"""

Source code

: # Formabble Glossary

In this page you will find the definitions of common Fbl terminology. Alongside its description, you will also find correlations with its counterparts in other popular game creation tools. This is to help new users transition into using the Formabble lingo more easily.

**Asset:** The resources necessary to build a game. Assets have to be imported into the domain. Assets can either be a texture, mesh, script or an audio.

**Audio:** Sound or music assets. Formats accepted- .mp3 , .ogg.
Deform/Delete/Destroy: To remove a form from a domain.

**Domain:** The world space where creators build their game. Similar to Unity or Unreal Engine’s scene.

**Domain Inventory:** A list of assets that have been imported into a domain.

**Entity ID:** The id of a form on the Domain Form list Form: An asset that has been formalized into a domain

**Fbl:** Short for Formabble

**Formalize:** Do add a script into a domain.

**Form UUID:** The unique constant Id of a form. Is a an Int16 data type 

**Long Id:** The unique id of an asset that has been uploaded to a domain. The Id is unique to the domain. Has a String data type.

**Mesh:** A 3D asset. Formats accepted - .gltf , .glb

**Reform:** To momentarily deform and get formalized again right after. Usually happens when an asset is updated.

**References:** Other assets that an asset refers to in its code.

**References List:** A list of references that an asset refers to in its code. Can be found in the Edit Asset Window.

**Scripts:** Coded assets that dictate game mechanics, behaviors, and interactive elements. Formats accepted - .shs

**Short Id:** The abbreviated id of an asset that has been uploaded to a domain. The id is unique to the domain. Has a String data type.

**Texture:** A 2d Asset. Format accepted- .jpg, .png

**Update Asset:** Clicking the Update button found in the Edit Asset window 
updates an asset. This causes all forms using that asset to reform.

"""

- **BRIEF**: Without altering a single word, write out the whole listing.

- **WRITTEN RESPONSE**:
Source code

: # Formabble Glossary

In this page you will find the definitions of common Fbl terminology. Alongside its description, you will also find correlations with its counterparts in other popular game creation tools. This is to help new users transition into using the Formabble lingo more easily.

**Asset:** The resources necessary to build a game. Assets have to be imported into the domain. Assets can either be a texture, mesh, script or an audio.

**Audio:** Sound or music assets. Formats accepted- .mp3 , .ogg.
Deform/Delete/Destroy: To remove a form from a domain.

**Domain:** The world space where creators build their game. Similar to Unity or Unreal Engine’s scene.

**Domain Inventory:** A list of assets that have been imported into a domain.

**Entity ID:** The id of a form on the Domain Form list Form: An asset that has been formalized into a domain

**Fbl:** Short for Formabble

**Formalize:** Do add a script into a domain.

**Form UUID:** The unique constant Id of a form. Is a an Int16 data type 

**Long Id:** The unique id of an asset that has been uploaded to a domain. The Id is unique to the domain. Has a String data type.

**Mesh:** A 3D asset. Formats accepted - .gltf , .glb

**Reform:** To momentarily deform and get formalized again right after. Usually happens when an asset is updated.

**References:** Other assets that an asset refers to in its code.

**References List:** A list of references that an asset refers to in its code. Can be found in the Edit Asset Window.

**Scripts:** Coded assets that dictate game mechanics, behaviors, and interactive elements. Formats accepted - .shs

**Short Id:** The abbreviated id of an asset that has been uploaded to a domain. The id is unique to the domain. Has a String data type.

**Texture:** A 2d Asset. Format accepted- .jpg, .png

**Update Asset:** Clicking the Update button found in the Edit Asset window 
updates an asset. This causes all forms using that asset to reform.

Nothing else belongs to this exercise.